Character Studies

Unga Characters
Image by Zeptonn via Flickr

Character Studies

Traci Kenworth


How useful are they? Even late in the game? Very. I find myself on the precipice of tearing apart my wip for the final round of edits before a send-off to agents. I still pull out my character charts because I know, that they help keep me on track on where I’m going, where I’ve been. They list the basics: eye, hair, & skin color, but I find they must delve deeper if the protagonist is to rise above more than just a cardboard cut-out.

It’s important to know their strengths, as well as their weaknesses. What makes them tick, what pulls them apart? What crazy antics set them apart from others in the high school hallways? What make them hide behind their books? All of these traits work to flavor the character, to season them.

What’s their goal? How far will they go to save one they love? Can they react? Or are they paralyzed by fear and forced to watched helplessly as another comes to their loved one’s rescue? Does this become their dirty secret? There’s so much we can play with here. And yet, the character has to remain rooted to their own core. In other words, they have to act true to themselves.

I found myself embellishing a bit of my character’s histories, but not enough to change who they were, why they were. Instead, I added brushstrokes to see into their already developed characters, to open up a whole new world of possibilities to them. I wanted to make them larger than life with a touch of real. After all, if a reader doesn’t identify with them, they won’t read on, period. You have to capture their imagination, bring something alive about Aubrey that the reader will want to go on.
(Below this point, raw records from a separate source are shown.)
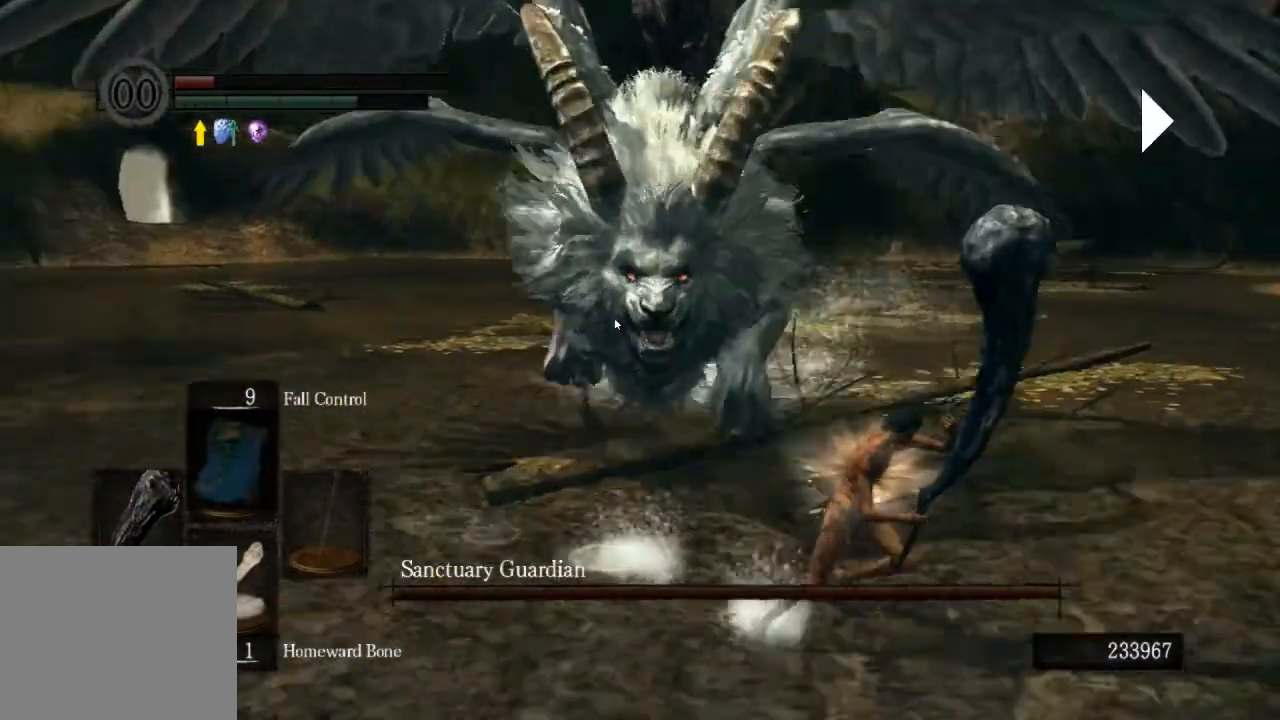
{"dt_ms": 500, "buttons": ["CIRCLE", "L1"], "left_stick": "down-right", "right_stick": "left", "events": []}
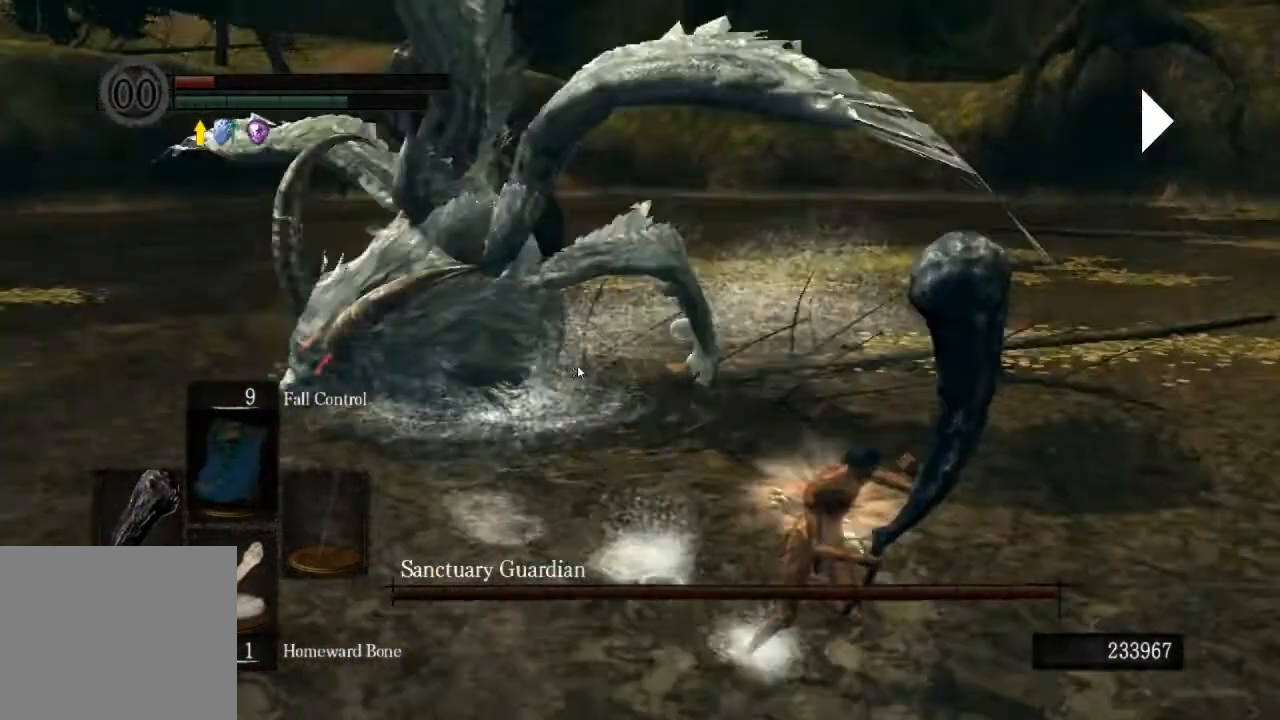
{"dt_ms": 500, "buttons": ["CIRCLE", "L1"], "left_stick": "down-right", "right_stick": "left", "events": []}
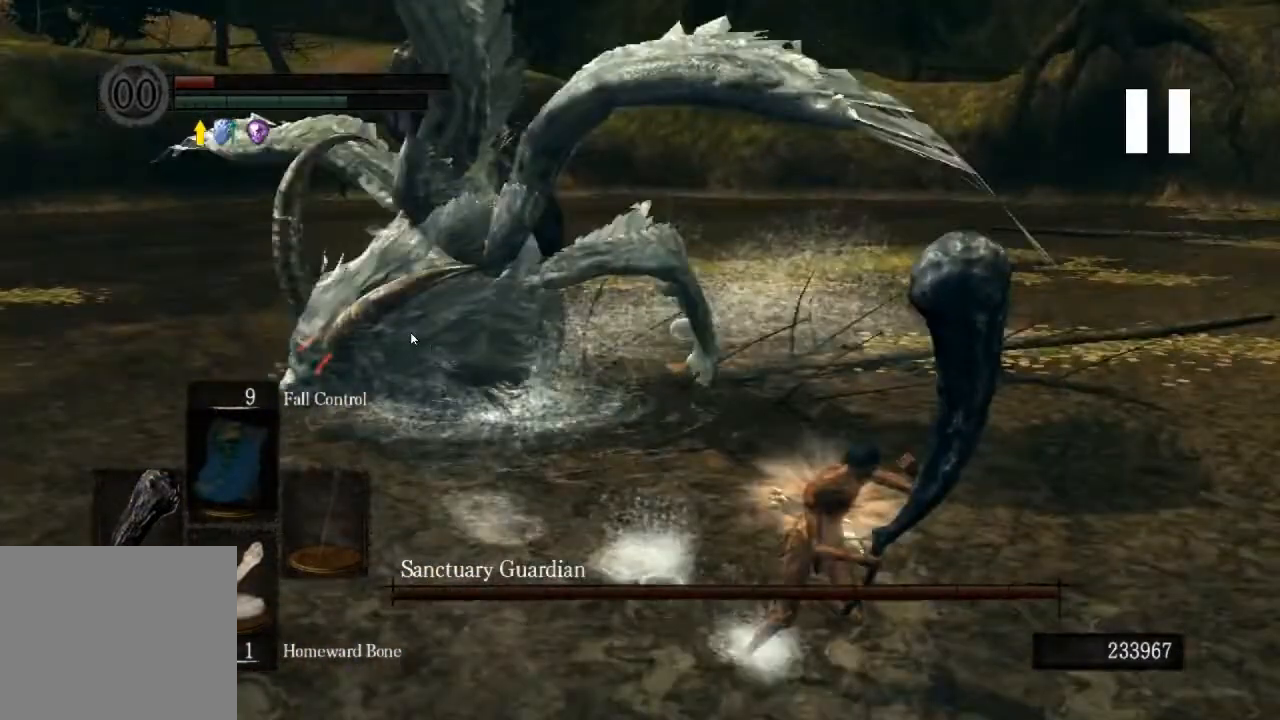
{"dt_ms": 500, "buttons": ["CIRCLE", "L1"], "left_stick": "down-right", "right_stick": "left", "events": []}
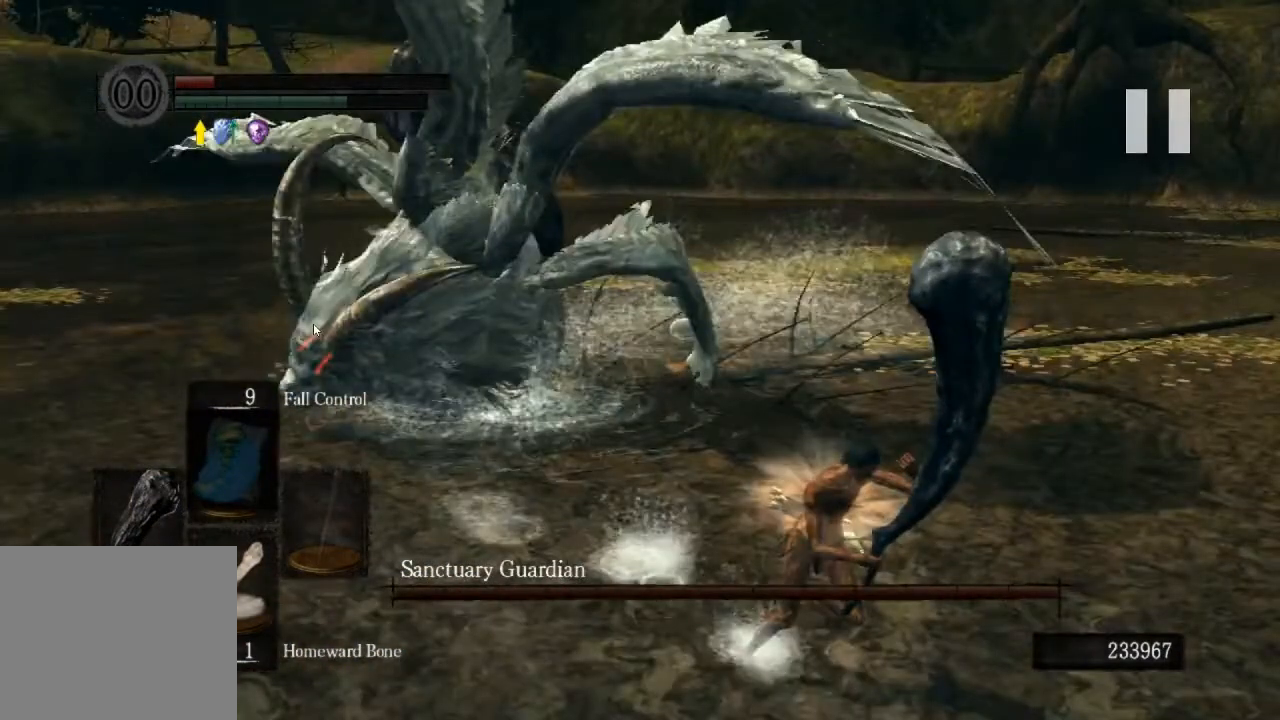
{"dt_ms": 500, "buttons": ["CIRCLE", "L1"], "left_stick": "down-right", "right_stick": "left", "events": []}
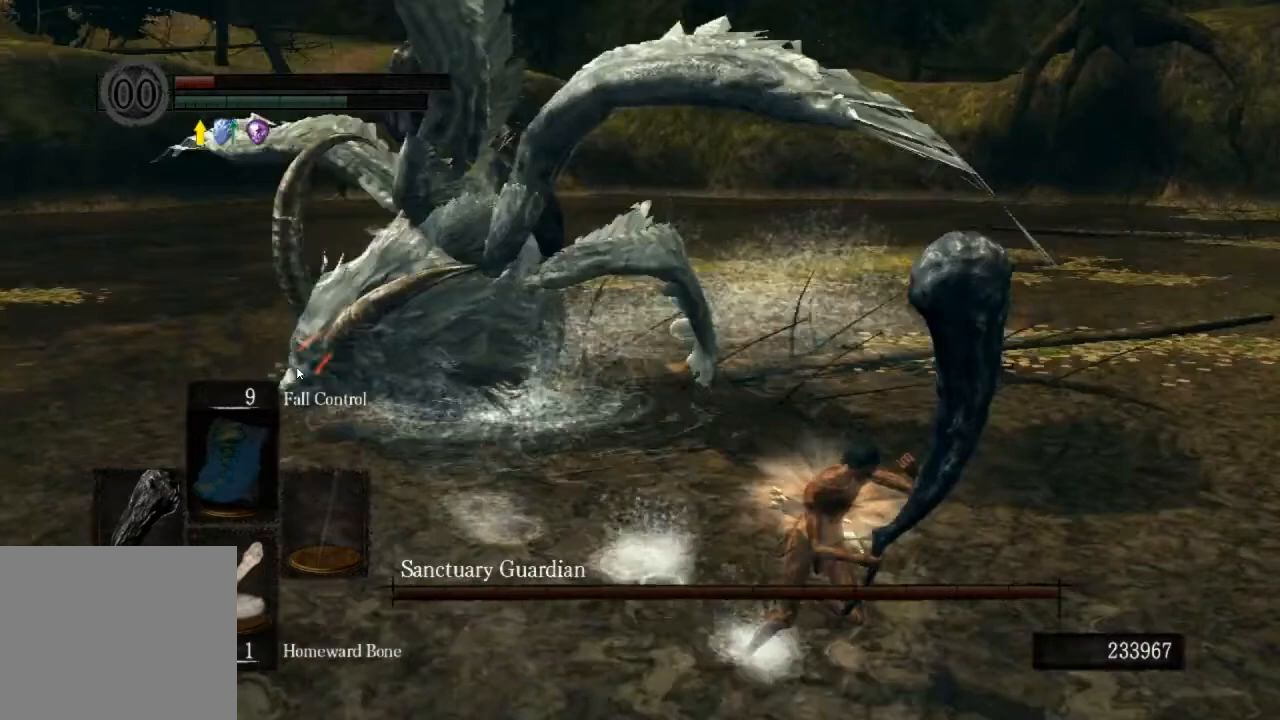
{"dt_ms": 500, "buttons": ["CIRCLE", "L1"], "left_stick": "down-right", "right_stick": "left", "events": []}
Character studies ground us, and allow our imaginations to soar. There a push-start to a new horizon. So do try them. Stumbling around, trying to invent a character as you go doesn’t work well most of the time. But with a chart, you can sail through, sure that you’re headed in the right direction and everything will blend together.

2 thoughts on “Character Studies

  1. Traci,
    You bring up some great points. I think it’s important to know our characters, especially when we start a story. I know there are times when I start writing and I think I know a character, only to later on find out I don’t. I think doing charts and such helps to flesh them out.

    Great post.


  2. Thanks, Rebekah!! Charts can so keep us on target of where we’re going. Like not changing our character’s outfit from a yellow T-shirt to a blue dress over the space of a few pages. Or remembering that all important imperfection on page 22 later down the line on page 157. Oh, and then, of course, there’s sequels. They’re invaluable for those.